Изменить размер шрифта - +
Андрес же провожал глазами каждое движение ее красивой руки, которую она то вытягивала к пепельнице, то подносила к губам.

— Нет, — сказала она строго, — не трогай мою щетку.

Он послушно положил щетку на место, потому что с благоговением относился ко всем этим ее вещицам из слоновой кости и хрустальным флакончикам с золотыми пробочками. Тота продолжала его рассматривать: низкий лоб под густыми волосами, неподвижный взгляд… «Досадная получилась история…» — думала она. А что делать? Вернуться в родительский дом, как советует Ален, поселиться в Ла-Бенож, где в прошлом году умерла мать? В погребах еще хранилось непроданное вино трех последних урожаев, а виноградники были сданы в аренду типу, который их нещадно вырезал. Влачить там убогое существование? Нет, лучше сдохнуть! Но как прожить в Париже на какие-то жалкие двенадцать тысяч франков? Конечно, можно найти кого-нибудь… если бы не Ален: он не перенесет ее падения. Оставалось исполнить другое пожелание брата: помириться с мужем… наркоманом, психопатом, избивавшим ее не раз… неудавшимся писателем, вообще ни на что не способным… Нет, никогда! Хорошо бы Андрес приезжал иногда в Париж и помогал ей сводить концы с концами. Он ей не противен… Надо его уговорить.

— Я вынуждена отсюда уехать… Из-за меня у брата одни неприятности…

— К кому ты поедешь? Признавайся!

Ворот его рубашки был расстегнут. Глядя снизу, она видела основание крепкой шеи и выступающий подбородок.

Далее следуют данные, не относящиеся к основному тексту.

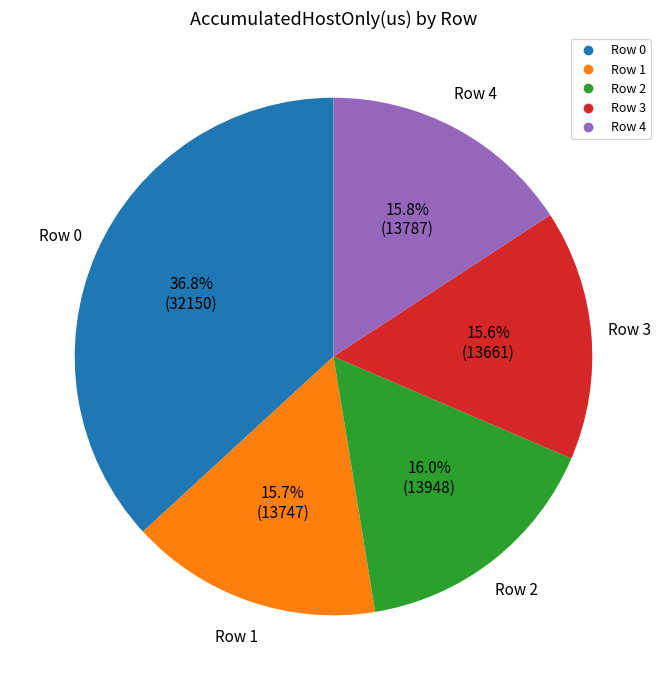

Does Row 4 represent more than half of the total?

No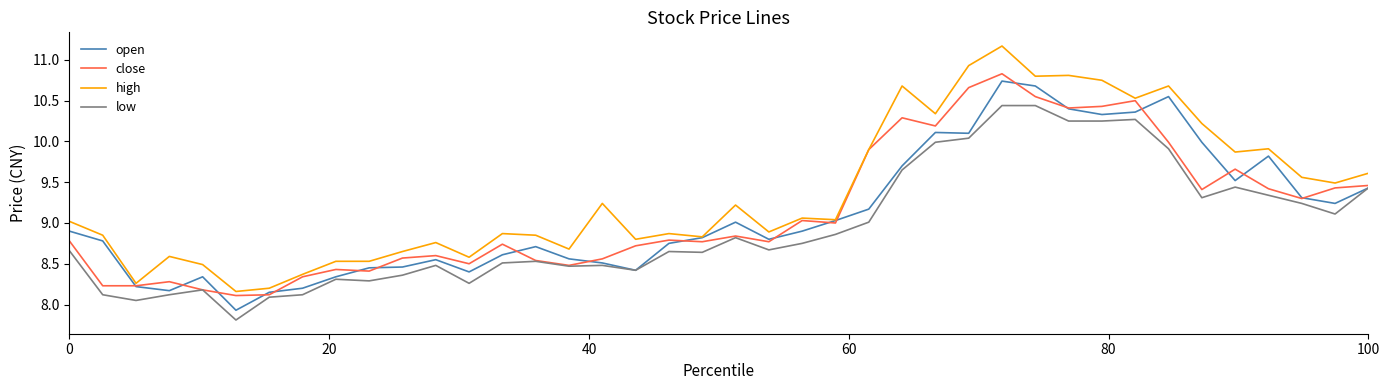

Does the chart have visible grid lines?

No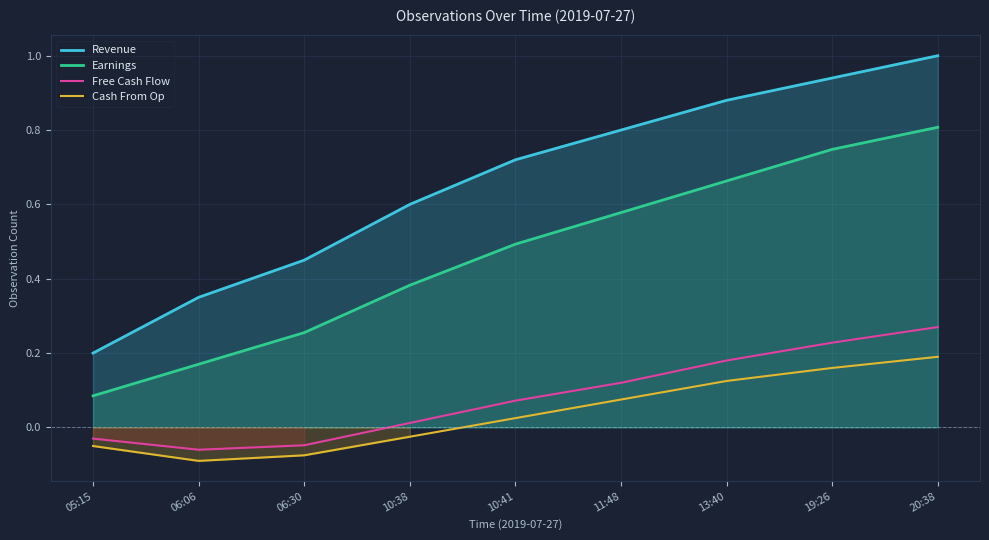

Reading right to left, what are all the values shown in this chart?

Revenue: 20:38=1.0	19:26=0.9	13:40=0.9	11:48=0.8	10:41=0.7	10:38=0.6	06:30=0.5	06:06=0.3	05:15=0.2
Earnings: 20:38=0.8	19:26=0.7	13:40=0.7	11:48=0.6	10:41=0.5	10:38=0.4	06:30=0.3	06:06=0.2	05:15=0.1
Free Cash Flow: 20:38=0.3	19:26=0.2	13:40=0.2	11:48=0.1	10:41=0.1	10:38=0.0	06:30=-0.0	06:06=-0.1	05:15=-0.0
Cash From Op: 20:38=0.2	19:26=0.2	13:40=0.1	11:48=0.1	10:41=0.0	10:38=-0.0	06:30=-0.1	06:06=-0.1	05:15=-0.1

— Ни к кому. Пока нужда не заставит… Кстати, почему бы тебе не поехать со мной? Ах да, ты же помолвлен… Ну так придумай предлог…

Андрес чуть наклонился. Тота дотронулась рукой до его губ, и вдруг он упал как подкошенный.

— Что это на тебя нашло?

Он поднялся, она слышала его прерывистое дыхание.

— Тота, я не могу поехать с тобой…

Он не мог ехать, нет. Он хорошо помнил, как утром в коридоре, когда они вышли от старика, отец шепотом приказал ему: «Останься, потерпи немного, через несколько недель ты будешь здесь хозяином. Тогда и женщина эта, без которой ты жить не можешь, будет твоей. А иначе потеряешь ее навсегда — все зависит от тебя».

Потом, когда в припадке ярости он рыдал и выл у себя на кровати, эти слова не шли у него из головы, они-то его в конце концов и успокоили. Заверения отца звучали загадочно и торжественно. Кто мог устоять перед такой несокрушимой уверенностью? Нет, он не поедет сейчас в Париж. Надо только непременно добиться, чтобы и Тота отложила отъезд. Он снова сел на постель:

— Повремени немного, ты же мне обещала, не далее как час назад.

В ее взгляде сквозило скрытое отвращение: Андрес нравился ей только в темноте, когда она не видела глуповатого и низменного выражения его лица; ей нравилось тело без головы.

— Ты видишь, я в нерешительности, это значит, что у меня никого нет… Могу уехать, могу остаться… Меня никто не ждет. И если бы не Ален…

— Ты никого не любишь? — приставал Андрес.

— Тот, кого я люблю — в другой жизни, — ответила она.

— Он умер?

— Хуже… Он в плену.

Андрес допытывался, как ребенок, понимая все ее слова буквально:

— В тюрьме?

— Если бы он был в тюрьме, — вздохнула она, — мы бы могли, по крайней мере, переписываться. Я бы знала, что он помнит обо мне, как я помню о нем. Но сутана, которую он носит, не просто разделяет нас… Она делает его недосягаемым…

— Понял! Это твой брат!

Он залился радостным смехом и левой рукой обнял ее за плечи:

— Ну, ты меня и напугала!

Неподвижное бледное лицо Тота притягивало его.